Along with Colombia, Panama, Costa Rica, Nicaragua, Honduras, and Guatemala, Mexico itself was supposed to be a waypoint on Valentin’s journey to the United States or Canada, where he planned to claim asylum, as per international law. As per Mexican law, he expected to be issued a humanitarian visa and sent on his way north. But recent wrangling between the Trump administration and Mexican President Andres Manuel Lopez Obrador has kept thousands of refugees like Valentin trapped in Tapachula for months.
In response to ongoing pressure from Trump to stem migration north, Lopez Obrador’s administration has tightened passage through Mexico’s southern border. In January, the Mexican president announced the formation of a new police force, the National Guard, which was deployed to Chiapas in July. Whereas people could once relatively freely pass between the Mexican-Guatemalan border, the National Guard is now stopping travelers, asking for their documentation, and detaining those without. Valentin himself spent 10 days in prison for entering Mexico illegally.
But in the eyes of Valentin and Kipling, more insidious than the new border police are the administrative roadblocks that Mexican immigration authorities are using to keep refugees from traveling north. After being released from prison, refugees like Valentin are instructed to apply for humanitarian visas through the Instituto Nacional de Migracion—but then their applications are roundly denied because of routine clerical errors.
“Our names were wrongly spelled, date of birth wrongly put, the language was incorrect,” says Valentin of the paperwork prepared by Mexican officials. “They told us that it was our problem.”
While denial grants the applicant 10 days to resubmit their visa application, Kipling witnessed firsthand the futility of the process.
“I spent a week navigating the labyrinth of the immigration and human rights offices in Tapachula with three Cameroonian refugees who were denied their visas for mistakes in the order and spellings of their names,” says Kipling. “After being attended by two separate United Nations offices who aided us in resubmitting the applications, all three were denied entrance into the offices of INM, where they needed to submit their applications and receive an appointment for their visas. The security guard stated that they were already denied their visas and therefore could not enter.”

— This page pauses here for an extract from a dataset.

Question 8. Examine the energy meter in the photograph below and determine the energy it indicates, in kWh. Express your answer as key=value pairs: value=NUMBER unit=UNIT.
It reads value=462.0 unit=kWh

Aside from pressure by the Trump administration, both Valentin and Kipling feel that racism is also influencing the Mexican authorities. Valentin estimates that nearly 4,000 of the refugees in Tapachula hail from Sub-Saharan Africa, like himself. Unfamiliarity with African culture and the language barrier—many African refugees speak no Spanish—may be causing some clerical issues, but Valentin also describes persistent discrimination since arriving in Latin America, being charged more for goods and services, while also being targeted for harassment and crime.
In August, thousands of African refugees who had been in Tapachula for months began protesting outside the INM. They sang, chanted, and drummed while blocking building entrances and surrounding streets. The National Guard was called in to put down the demonstration, but it was also announced that human rights lawyers would be bringing the refugees’ demands to federal court.

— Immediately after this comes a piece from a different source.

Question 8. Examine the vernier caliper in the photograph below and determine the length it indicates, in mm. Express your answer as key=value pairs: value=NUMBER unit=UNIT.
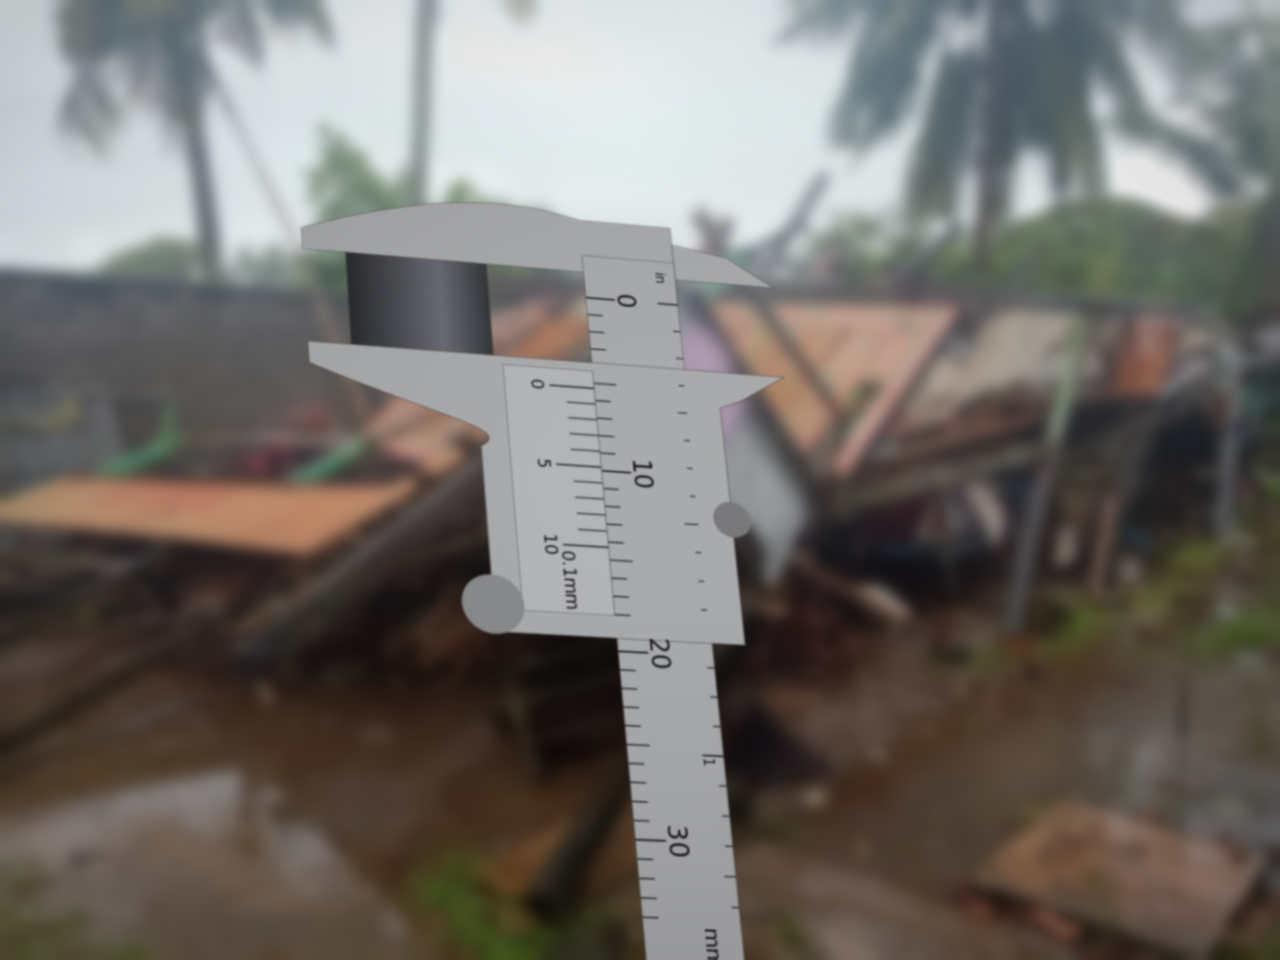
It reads value=5.3 unit=mm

Unfortunately, since then only a handful of the refugees have received permission to legally pass through Mexico. Others have tried to surreptitiously make their way north to no avail. Valentin describes the price of traveling in the shadows as robbery, rape, and even death at the hands of gangs, if not months imprisonment by the National Guard.
But deportation back “home” for a person like Valentin also risks death, so he holds on in Tapachula. Without much support from the government, NGOs, or charities, the refugees are living on the streets around the INM.
“We’re sleeping outside of immigration in tents—the same way we slept in the jungle, with no food, no water,” says Valentin.
“It was terrible passing through the forest, but that was not even hell,” he continues. “We are facing real hell here in Mexico, seeing humans treating others worse than animals.”